Berangkat dari pesimisme ini, Dahnil bersikukuh menyarankan pembentukan Tim Gabungan Pencari Fakta (TGPF). Menurut pendiri Madrasah Antikorupsi tersebut, TGPF tetap jadi solusi paling efektif.
"TGPF bisa membantu polisi mengungkap hal-hal di luar kendali polisi, terutama terkait hal-hal nonteknis penyidikan. Seperti faktor politik dan dugaan keterlibatan orang-orang high profile dan mempunyai pengaruh kuat," ujar Dahnil kepada Alinea, Rabu (28/7).

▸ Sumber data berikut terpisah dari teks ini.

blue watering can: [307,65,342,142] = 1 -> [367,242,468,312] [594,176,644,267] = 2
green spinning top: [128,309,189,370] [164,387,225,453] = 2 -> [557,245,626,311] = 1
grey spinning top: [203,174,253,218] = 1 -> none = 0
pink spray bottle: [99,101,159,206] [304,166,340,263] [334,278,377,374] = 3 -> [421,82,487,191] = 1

Menurutnya, krisis kepercayaan terhadap kepolisian sudah terjadi lama. Ini terbukti dari banyaknya orang yang kerap mengusulkan pembentukan TGPF untuk kasus-kasus yang mangkrak. Sejak era Orde Lama, pembentukan TGPF untuk mengungkap kasus-kasus besar sudah diinisiasi. Mulai dari kasus pelanggaran HAM di Mesuji, Talangsari, pembantaian massal 1965, hingga pembunuhan Munir. Bahkan kasus terpidana mati kasus narkoba Freddy Budiman, yang konon melibatkan oknum BIN, TNI, dan Polri juga dibuat. Namun hampir semua temuan TGPF menguap.

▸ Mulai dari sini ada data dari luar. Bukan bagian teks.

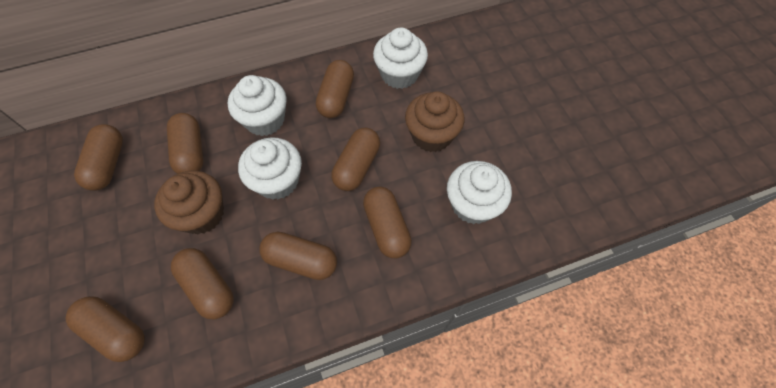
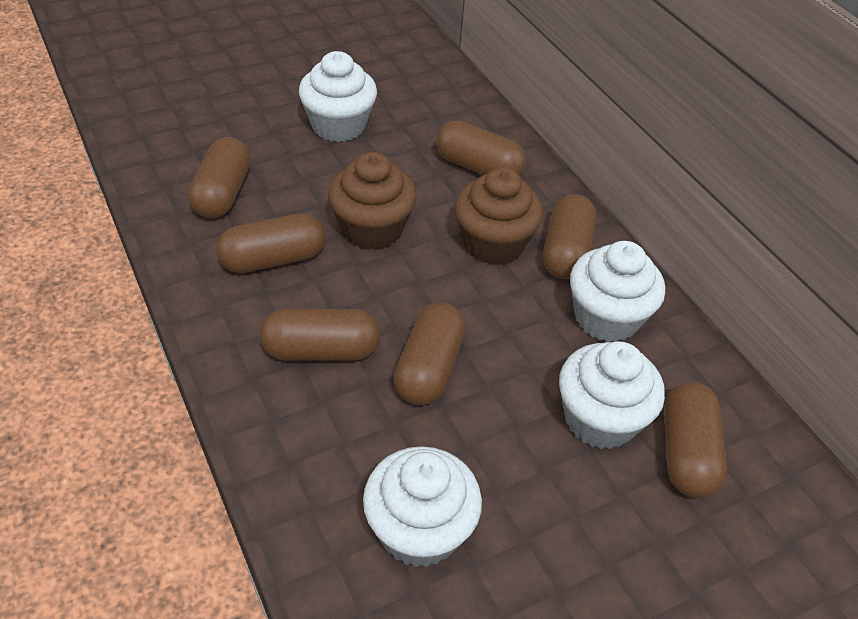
brown capsule: [65,296,145,362] [74,124,123,191] [167,113,203,174] [171,248,234,319] [259,232,337,280] [316,60,354,118] [332,128,380,191] [363,186,412,258] = 8 -> [188,137,251,218] [216,213,326,273] [260,309,380,361] [394,303,466,405] [436,121,526,175] [543,194,596,279] [664,382,727,498] = 7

Meski begitu, Dahnil tetap yakin TGPF bisa membantu mengungkap kasus Novel. "TGPF harus beranggotakan tokoh-tokoh yang berani, independen, dapat dipercaya, dan memiliki komitmen tinggi terhadap perlawanan korupsi dan HAM," ujarnya.
Disinggung mengenai kegagalan pembongkaran kasus TGPF di masa lalu, Dahnil berpendapat, itu bergantung dari komitmen Presiden Indonesia dan polisi. "Dari banyak TGPF berhasil mengungkapkan banyak fakta, tinggal mau tidak presiden dan polisi meninggikan komitmennya untuk mengungkap," imbuhnya.

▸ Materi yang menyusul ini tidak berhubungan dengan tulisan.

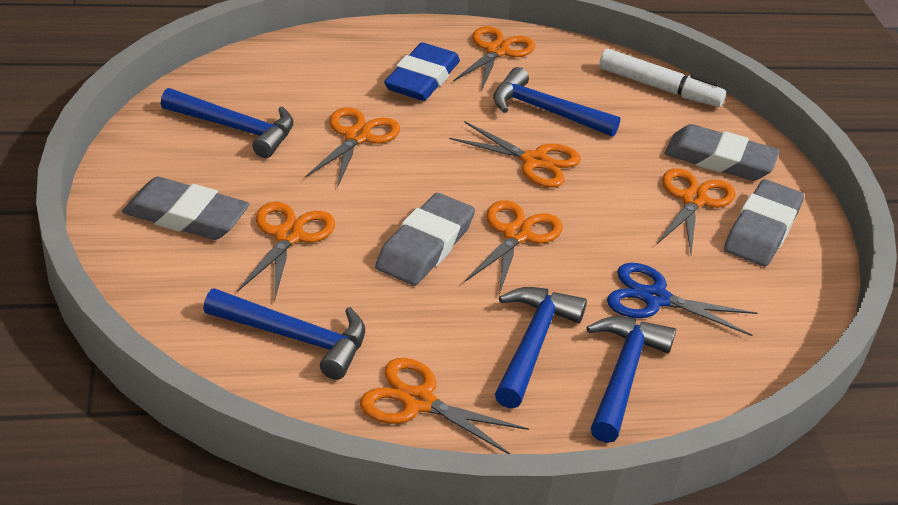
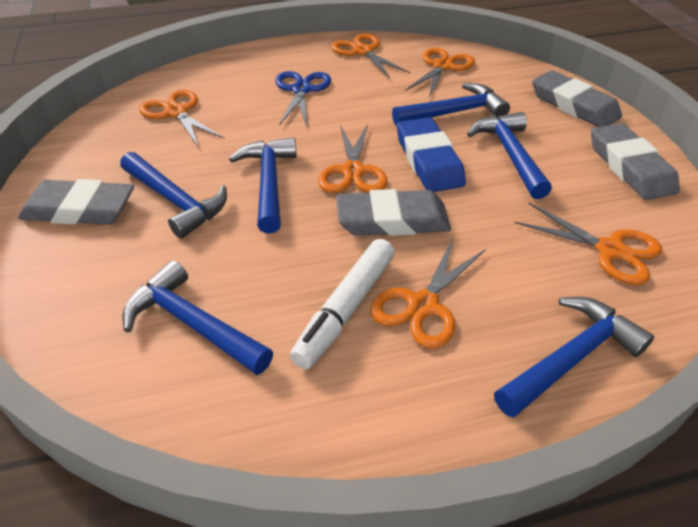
blue hammer: [161,88,294,158] [203,288,365,380] [493,67,620,137] [495,287,587,408] [586,316,676,443] = 5 -> [120,152,227,239] [123,260,273,375] [229,137,297,233] [392,83,510,126] [467,112,552,199] [494,297,654,417] = 6
orange scissors: [237,202,335,299] [305,107,400,188] [360,358,529,454] [449,121,581,188] [453,26,535,91] [465,200,563,295] [657,168,735,254] = 7 -> [139,89,225,148] [318,124,388,193] [331,34,410,78] [370,239,486,349] [405,48,475,98] [515,203,662,285] = 6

Sebagai informasi, TGPF memang kelompok independen yang dibuat untuk membantu polisi mengungkap fakta dan mengumpulkan bukti di lapangan. Hasil temuannya hanya bersifat rekomendasi saja. Alhasil, hal ini tak urung jadi persoalan sendiri. Sebab eksekutor hukumnya tetap mereka yang duduk di instansi resmi, bukan TGPF. Ketidakefektifan pembentukan TGPF ini bisa ditelusuri dari sejarah pembentukannya dalam kasus-kasus di masa lalu.